Asep juga menuturkan bahwa tidak menutup kemungkinan jika nantinya KPK akan meminta pertanggungjawaban terhadap pihak-pihak lain yang diduga terlibat.
"Yang masih belum (tersangka) gak papa, nanti kan sambil yang tiga (tersangka) ini berjalan, sambil juga kita cari.
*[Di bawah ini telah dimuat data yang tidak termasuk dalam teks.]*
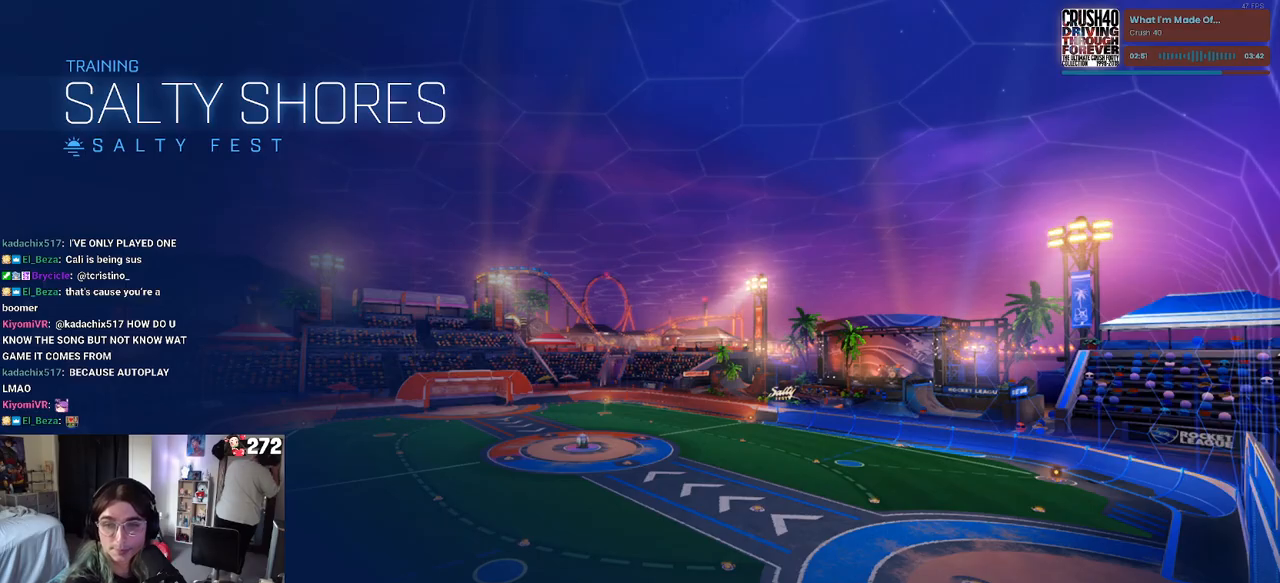
{"buttons": ["R1"], "left_stick": "center", "right_stick": "center", "events": [[17, "left_stick", "center"]]}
Nanti kalau kita temukan alat bukti cukup, tinggal kita naikkan saja," pungkasnya.
Sebelumnya, Wakil Ketua KPK Johanis Tanak saat membacakan konstruksi perkara mengungkapkan peran Ferry Yunanda dalam kasus tersebut. Menurutnya, pada Mei 2025, Ferry Yunanda melakukan pertemuan dengan 6 Kepala UPT Dinas PUPR PKPP untuk membahas fee bagi Abdul Wahid sebesar 2,5 persen.
Fee tersebut atas penambahan anggaran 2025 yang dialokasikan pada UPT Jalan dan Jembatan Wilayah I-VI Dinas PUPR PKPP yang semula Rp71,6 miliar menjadi Rp177,4 miliar.
Dalam pertemuan tersebut, Kepala Dinas PUPR PKPP, M Arief Setiawan merepresentasikan Abdul Wahid meminta fee sebesar 5 persen atau senilai Rp7 miliar yang direpresentasikan sebagai 'jatah preman'.
Hingga akhirnya, dalam pertemuan lanjutan mereka menyepakati bahwa fee yang akan diberikan pada Abdul Wahid adalah sebesar 5 persen.
Fee tersebut telah diserahkan sebanyak tiga kali pada Juni, Agustus dan November 2025 kepada Ferry Yunanda yang disebut sebagai pengepul.